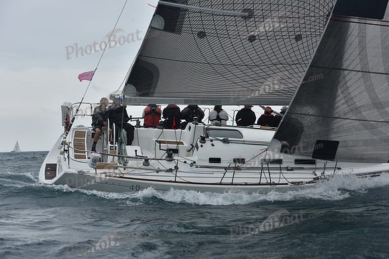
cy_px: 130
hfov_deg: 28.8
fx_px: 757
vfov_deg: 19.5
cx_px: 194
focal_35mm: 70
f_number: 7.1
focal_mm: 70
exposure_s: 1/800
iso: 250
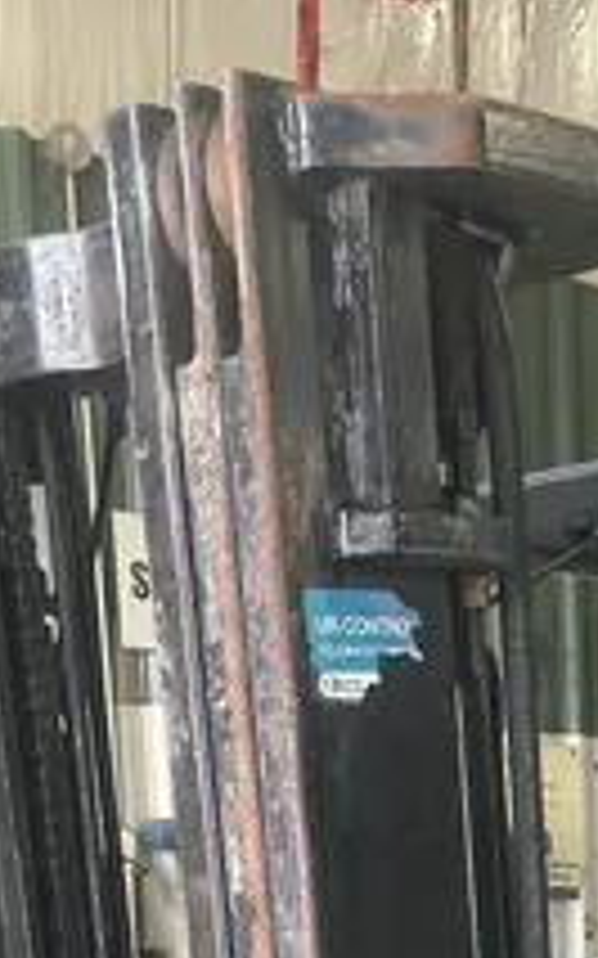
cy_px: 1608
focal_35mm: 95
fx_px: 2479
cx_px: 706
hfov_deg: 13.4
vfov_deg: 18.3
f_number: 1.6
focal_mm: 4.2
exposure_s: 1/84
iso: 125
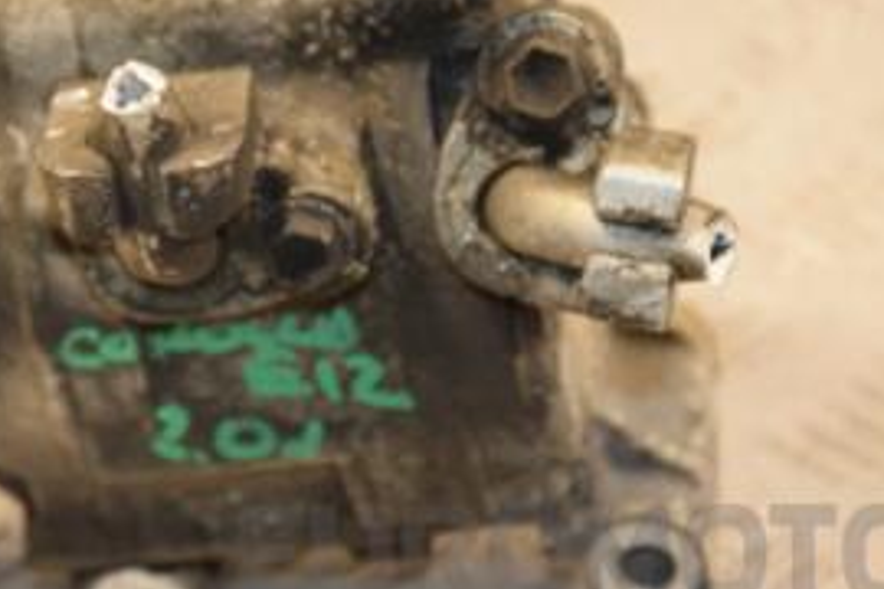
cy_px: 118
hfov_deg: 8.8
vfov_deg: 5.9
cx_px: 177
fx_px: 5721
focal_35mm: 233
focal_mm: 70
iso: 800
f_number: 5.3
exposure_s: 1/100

WORK ORDER
For this exercise, please reproduce the records above exactly and drop the images.

WRITTEN RESPONSE
cy_px: 130
hfov_deg: 28.8
fx_px: 757
vfov_deg: 19.5
cx_px: 194
focal_35mm: 70
f_number: 7.1
focal_mm: 70
exposure_s: 1/800
iso: 250
cy_px: 1608
focal_35mm: 95
fx_px: 2479
cx_px: 706
hfov_deg: 13.4
vfov_deg: 18.3
f_number: 1.6
focal_mm: 4.2
exposure_s: 1/84
iso: 125
cy_px: 118
hfov_deg: 8.8
vfov_deg: 5.9
cx_px: 177
fx_px: 5721
focal_35mm: 233
focal_mm: 70
iso: 800
f_number: 5.3
exposure_s: 1/100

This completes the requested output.